Some Māori are beginning to reverse rural-urban drift by adopting technology and realising that it doesn’t matter where they live.
Kylee Potae, Head of the Māori Sector for global business and accountancy network BDO, says the company’s latest Māori Business Survey reveals more Māori are embracing technology, with some basing themselves back in homelands without losing earning capacity – and, in fact, increasing it.
“We are seeing signs that the rural-urban drift is being reversed a bit,” says Potae. “More people in fields like exporting, for example, understand location is not important – but a wifi connection is.
“They are realising they can be at home, enjoying their little slice of paradise, but also building their business and thinking ahead to their mokopuna and the next generation after that. They are using technology to be engaged in business but also to be engaged at home – they can fill their soul while filling their pockets.”
The Māori economy is now accepted to be about $50 billion, stemming from iwi expanding business interests well into the Treaty of Waitangi post-settlement phase. That figure does not include Māori small-to-medium enterprises (SMEs), acknowledged by the Minister of Finance, Grant Robertson, last year when he said more data was needed to work out the Māori economy’s true dimensions.
Potae says the beginning of an urban-rural drift is a clear signal of the different approach by many Māori businesses: “They are definitely long-term thinkers; they make mokopuna-based decisions because it is all about that generation and those that follow.

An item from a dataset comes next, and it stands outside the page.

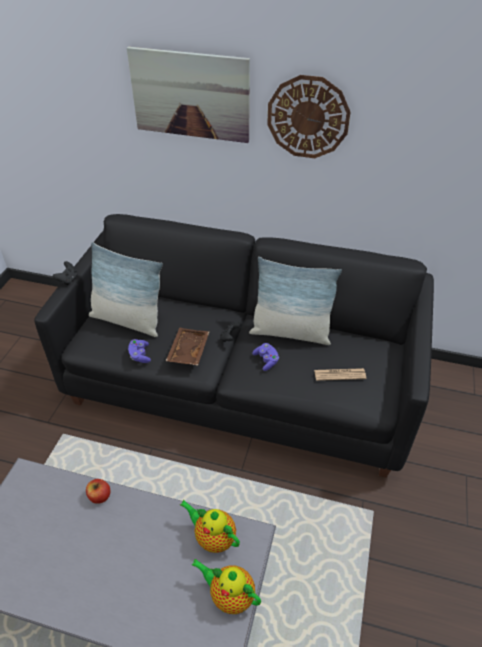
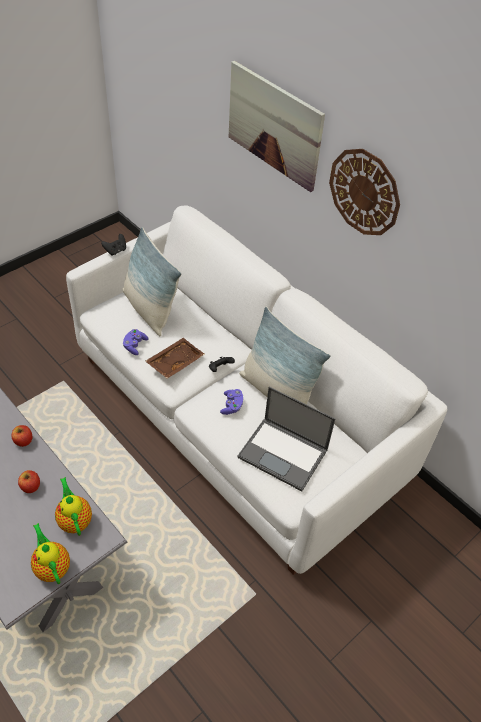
camera: 30 degrees right, 5 degrees up
(143, 534) = (30, 486): none -> apple
(242, 381) = (238, 417): black sofa -> white sofa
(339, 374) = (284, 453): newspaper -> laptop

“It’s not just about profit; the survey shows that 55 per cent of respondents had a strong cultural, social and environmental purpose in their business while their desire to be profitable (22 per cent) was secondary.”
However, even if the day arrives when the SME contribution to the Māori economy can be counted, Potae says BDO’s Māori Business Survey shows it is facing a couple of stern challenges – attracting the right people and funding to help attract those people.

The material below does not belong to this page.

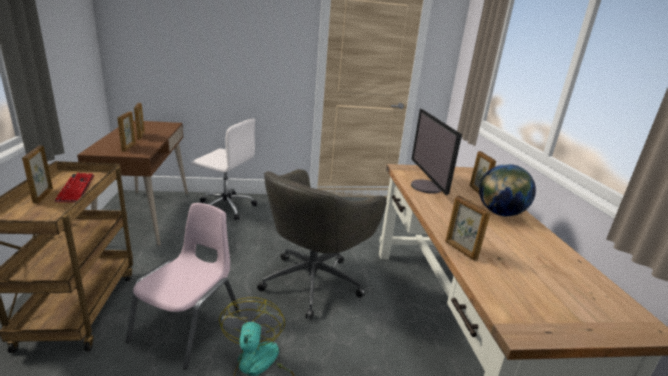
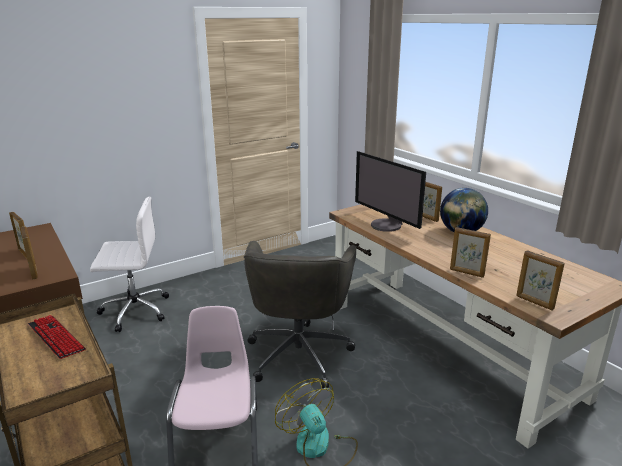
camera: 25 degrees left, 0 degrees up
(42, 196) = (30, 358): picture frame -> picture frame (534, 302)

“Gaining access to people who understand the Māori world, or at least those who have deeper knowledge of Māori vision and goals than the average New Zealander, is hard. It is a very small market when you are looking for someone with that understanding and the right qualifications for that business or sector.”
For example, Potae says that less than two per cent of people in accountancy have such understanding and qualifications.
“What is needed is people who understand the Māori way of thinking. It is not just black-and-white economics, short-term thinking and profits – the Māori world is a bit like an onion, with many layers and viewing business through a wider lens that, yes, extends to mokopuna and whānau but also to the environment and building long-term business relationships.”
If the available pool of people is shallow, the answer is to deepen it – and many Māori in the survey were disappointed the government, while they were positive about its recent investment in education, was not funding the specific education and understanding needed to further fuel the Māori economy.
Some iwi – Ngāti Porou were a prime example – were taking the initiative themselves: “It means taking a transformative view of education; the current classroom-based system is huge, it’s a big model to change,” says Potae.
So the Ngāti Porou had invested some of their treaty settlement in “fun” ways of learning, not necessarily classroom-based but using assets like their radio station and reaching out to the community to improve learning and the retention and use of te reo, researching and holding symposiums.
“There’s a long way to go but they are making a start in educating people with the right sort of skills to help accelerate Māori business,” she says.
Also accelerating is Māori interest in areas like blueberries – where a $1 billion export industry is envisaged by the joint venture between the Miro Māori collective and government scientists from Plant and Food Research, creating a breeding programme for new high-value berry varieties, to be grown, marketed and sold by Miro, with support from BerryCo NZ.
Part of the growing Māori economy involves iwi making more active use of their land – like the gold kiwifruit experience at Te Kaha, on the East Coast. The land is historically used for maize but partnerships, joint ventures as well as individual whānau developments have seen a bright future for the gold kiwifruit produced there.
“But we still need to grow our people and our capability,” says Potae. “We need to invest more in those people so, as Māori move into new and innovative sectors, we can continue to grow.”